REQUIRED WORK ▸ Copy out the lines word for word, everything from the line containing "ermutigen, geeignete Vorsichtsmaßnahmen zu" down to the line containing "até o fim do ano", including both of those lines. Leave the pictures out of your answer.

Records contained in a dataset
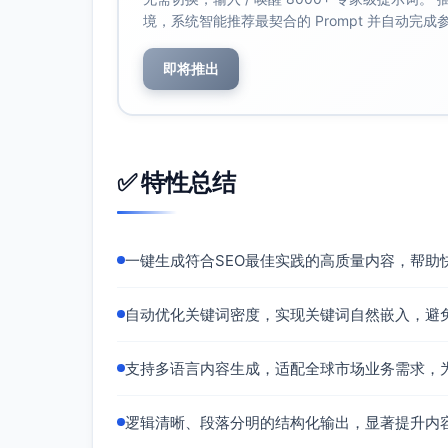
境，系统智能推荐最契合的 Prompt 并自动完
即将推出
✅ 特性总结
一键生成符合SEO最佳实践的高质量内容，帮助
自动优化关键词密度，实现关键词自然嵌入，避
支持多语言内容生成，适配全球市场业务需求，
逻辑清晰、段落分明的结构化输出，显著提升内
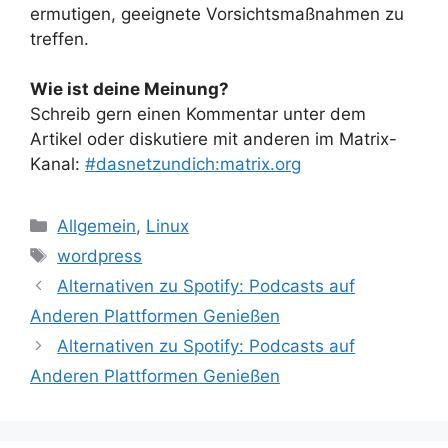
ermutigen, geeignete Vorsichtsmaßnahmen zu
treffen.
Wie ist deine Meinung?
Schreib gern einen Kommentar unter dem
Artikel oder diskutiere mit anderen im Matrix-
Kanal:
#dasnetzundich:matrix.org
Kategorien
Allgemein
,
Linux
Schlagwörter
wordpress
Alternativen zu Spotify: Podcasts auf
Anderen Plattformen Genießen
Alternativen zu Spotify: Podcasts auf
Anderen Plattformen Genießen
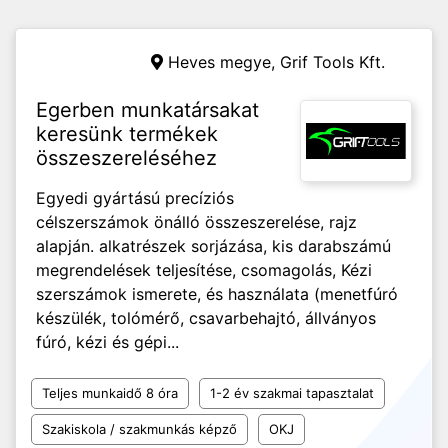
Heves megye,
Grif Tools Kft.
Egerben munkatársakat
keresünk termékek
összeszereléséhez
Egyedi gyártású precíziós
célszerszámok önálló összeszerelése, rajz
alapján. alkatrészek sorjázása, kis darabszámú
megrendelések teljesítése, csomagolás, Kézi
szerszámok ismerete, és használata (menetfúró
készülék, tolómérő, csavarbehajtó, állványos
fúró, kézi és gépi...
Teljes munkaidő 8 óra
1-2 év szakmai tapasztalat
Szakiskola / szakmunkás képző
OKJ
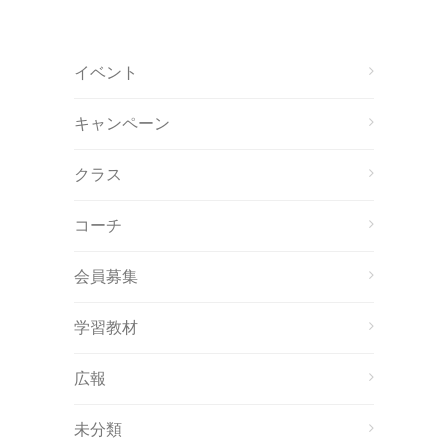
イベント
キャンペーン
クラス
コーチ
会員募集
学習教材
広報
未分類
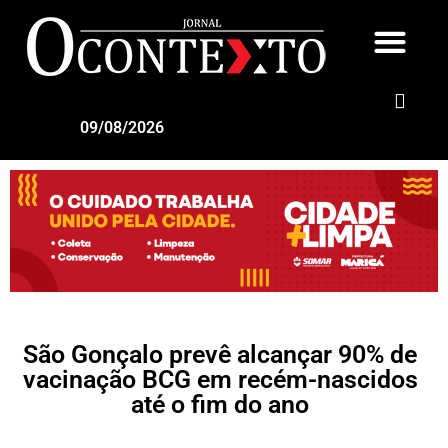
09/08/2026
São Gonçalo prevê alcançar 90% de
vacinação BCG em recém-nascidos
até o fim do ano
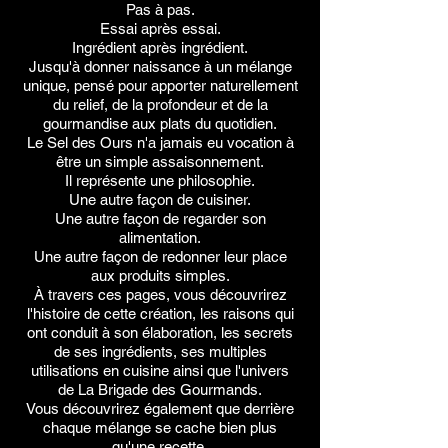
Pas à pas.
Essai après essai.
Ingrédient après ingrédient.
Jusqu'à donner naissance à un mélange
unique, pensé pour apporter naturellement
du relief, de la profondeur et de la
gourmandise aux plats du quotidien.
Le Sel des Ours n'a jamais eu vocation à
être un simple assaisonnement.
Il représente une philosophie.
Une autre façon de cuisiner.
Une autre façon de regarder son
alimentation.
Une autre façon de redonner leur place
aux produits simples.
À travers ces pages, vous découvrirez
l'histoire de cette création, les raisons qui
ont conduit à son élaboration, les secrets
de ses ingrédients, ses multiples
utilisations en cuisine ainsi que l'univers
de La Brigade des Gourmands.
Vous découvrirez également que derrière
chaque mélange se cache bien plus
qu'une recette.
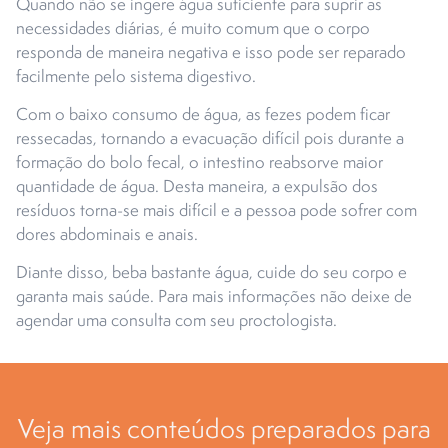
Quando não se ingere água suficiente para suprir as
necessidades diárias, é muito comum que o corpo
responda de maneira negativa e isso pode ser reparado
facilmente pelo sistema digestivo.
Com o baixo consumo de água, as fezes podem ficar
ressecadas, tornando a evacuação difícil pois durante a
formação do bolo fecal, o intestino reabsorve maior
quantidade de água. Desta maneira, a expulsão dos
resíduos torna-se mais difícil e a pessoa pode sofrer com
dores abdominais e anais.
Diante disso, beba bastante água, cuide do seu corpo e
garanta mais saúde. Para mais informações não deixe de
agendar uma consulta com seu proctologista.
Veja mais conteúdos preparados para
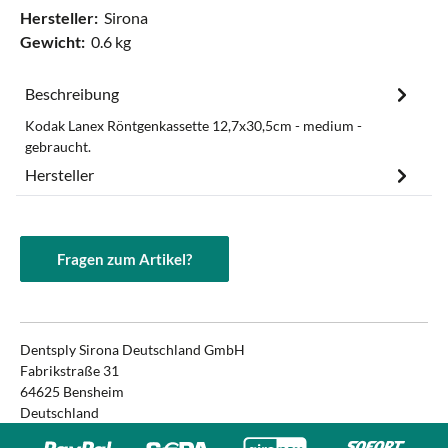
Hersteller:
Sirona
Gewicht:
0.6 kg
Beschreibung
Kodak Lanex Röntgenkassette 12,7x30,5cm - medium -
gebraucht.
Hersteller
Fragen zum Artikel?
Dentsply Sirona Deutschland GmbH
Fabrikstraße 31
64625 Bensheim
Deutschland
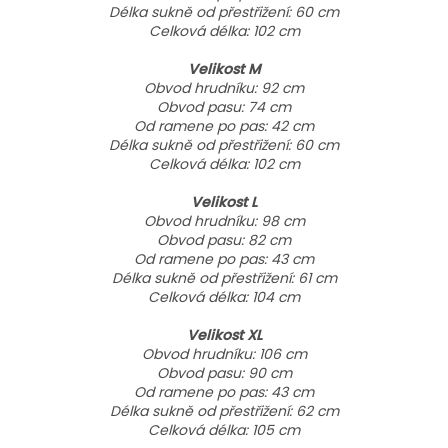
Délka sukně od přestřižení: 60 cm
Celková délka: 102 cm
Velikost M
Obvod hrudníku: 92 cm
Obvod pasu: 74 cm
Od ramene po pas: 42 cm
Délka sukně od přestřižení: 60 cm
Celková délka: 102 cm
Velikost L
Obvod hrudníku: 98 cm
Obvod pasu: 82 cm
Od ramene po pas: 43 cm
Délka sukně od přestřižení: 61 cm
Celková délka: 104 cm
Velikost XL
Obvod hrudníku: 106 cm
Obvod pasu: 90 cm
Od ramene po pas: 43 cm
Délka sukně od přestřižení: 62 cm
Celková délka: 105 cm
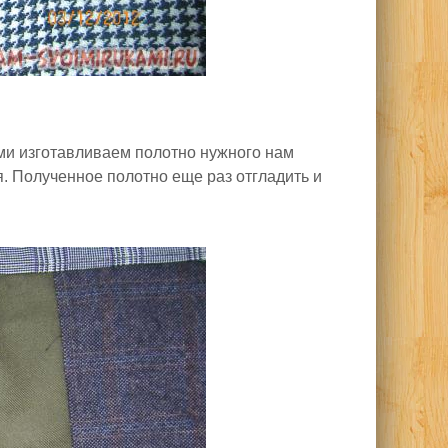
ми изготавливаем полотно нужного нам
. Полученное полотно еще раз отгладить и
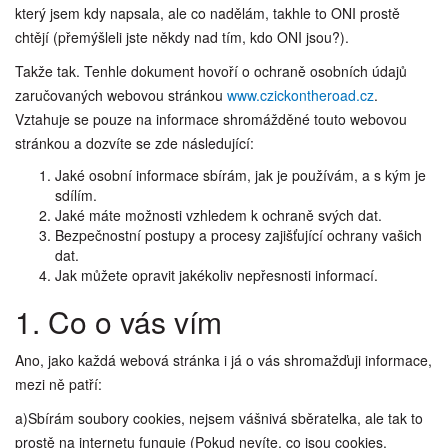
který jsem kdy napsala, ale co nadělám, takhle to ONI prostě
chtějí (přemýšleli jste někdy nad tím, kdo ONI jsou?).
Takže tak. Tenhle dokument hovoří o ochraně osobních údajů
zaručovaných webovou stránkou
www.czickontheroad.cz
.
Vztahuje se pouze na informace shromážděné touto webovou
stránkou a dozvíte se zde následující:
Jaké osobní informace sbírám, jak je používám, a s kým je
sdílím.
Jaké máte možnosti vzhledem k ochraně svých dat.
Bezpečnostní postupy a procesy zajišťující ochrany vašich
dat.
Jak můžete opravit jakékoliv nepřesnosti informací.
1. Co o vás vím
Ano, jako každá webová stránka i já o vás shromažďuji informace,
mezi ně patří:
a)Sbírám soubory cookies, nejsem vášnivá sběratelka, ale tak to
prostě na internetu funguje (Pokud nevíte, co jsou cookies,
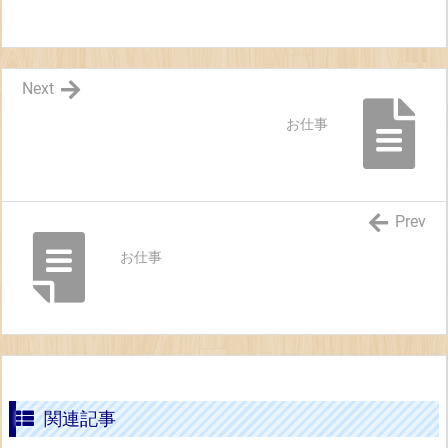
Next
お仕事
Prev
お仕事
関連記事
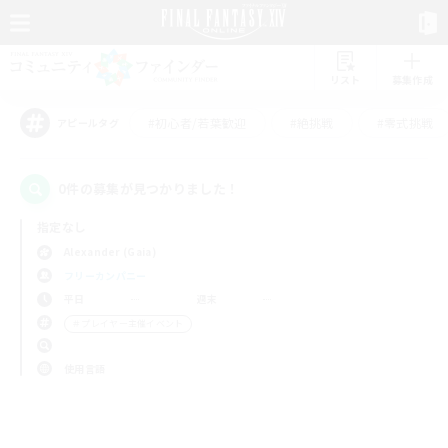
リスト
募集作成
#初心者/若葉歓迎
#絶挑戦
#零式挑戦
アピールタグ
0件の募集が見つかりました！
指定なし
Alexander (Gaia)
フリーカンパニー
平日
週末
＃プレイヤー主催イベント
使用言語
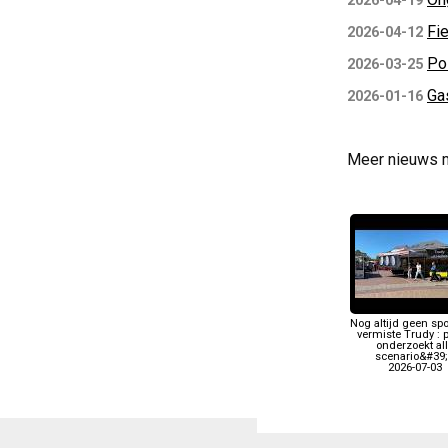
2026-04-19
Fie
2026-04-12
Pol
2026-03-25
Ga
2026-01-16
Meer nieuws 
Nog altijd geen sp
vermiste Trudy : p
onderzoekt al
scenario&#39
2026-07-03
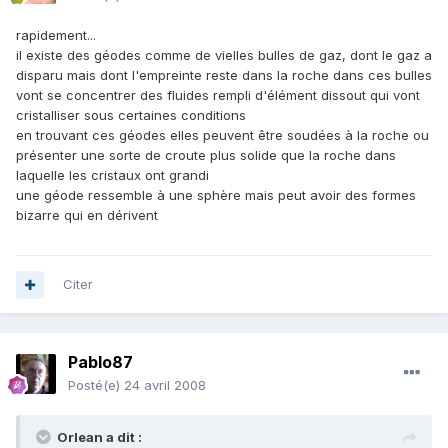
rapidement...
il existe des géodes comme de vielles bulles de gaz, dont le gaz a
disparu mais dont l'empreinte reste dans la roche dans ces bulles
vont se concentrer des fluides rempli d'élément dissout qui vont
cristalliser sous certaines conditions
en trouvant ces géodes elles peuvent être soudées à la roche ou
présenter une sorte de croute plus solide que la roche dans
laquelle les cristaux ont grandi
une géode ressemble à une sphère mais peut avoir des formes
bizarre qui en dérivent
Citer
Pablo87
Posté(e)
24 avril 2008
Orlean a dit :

TASK OUTPUT ▸
ermutigen, geeignete Vorsichtsmaßnahmen zu
treffen.
Wie ist deine Meinung?
Schreib gern einen Kommentar unter dem
Artikel oder diskutiere mit anderen im Matrix-
Kanal:
#dasnetzundich:matrix.org
Kategorien
Allgemein
,
Linux
Schlagwörter
wordpress
Alternativen zu Spotify: Podcasts auf
Anderen Plattformen Genießen
Alternativen zu Spotify: Podcasts auf
Anderen Plattformen Genießen
Heves megye,
Grif Tools Kft.
Egerben munkatársakat
keresünk termékek
összeszereléséhez
Egyedi gyártású precíziós
célszerszámok önálló összeszerelése, rajz
alapján. alkatrészek sorjázása, kis darabszámú
megrendelések teljesítése, csomagolás, Kézi
szerszámok ismerete, és használata (menetfúró
készülék, tolómérő, csavarbehajtó, állványos
fúró, kézi és gépi...
Teljes munkaidő 8 óra
1-2 év szakmai tapasztalat
Szakiskola / szakmunkás képző
OKJ
イベント
キャンペーン
クラス
コーチ
会員募集
学習教材
広報
未分類
09/08/2026
São Gonçalo prevê alcançar 90% de
vacinação BCG em recém-nascidos
até o fim do ano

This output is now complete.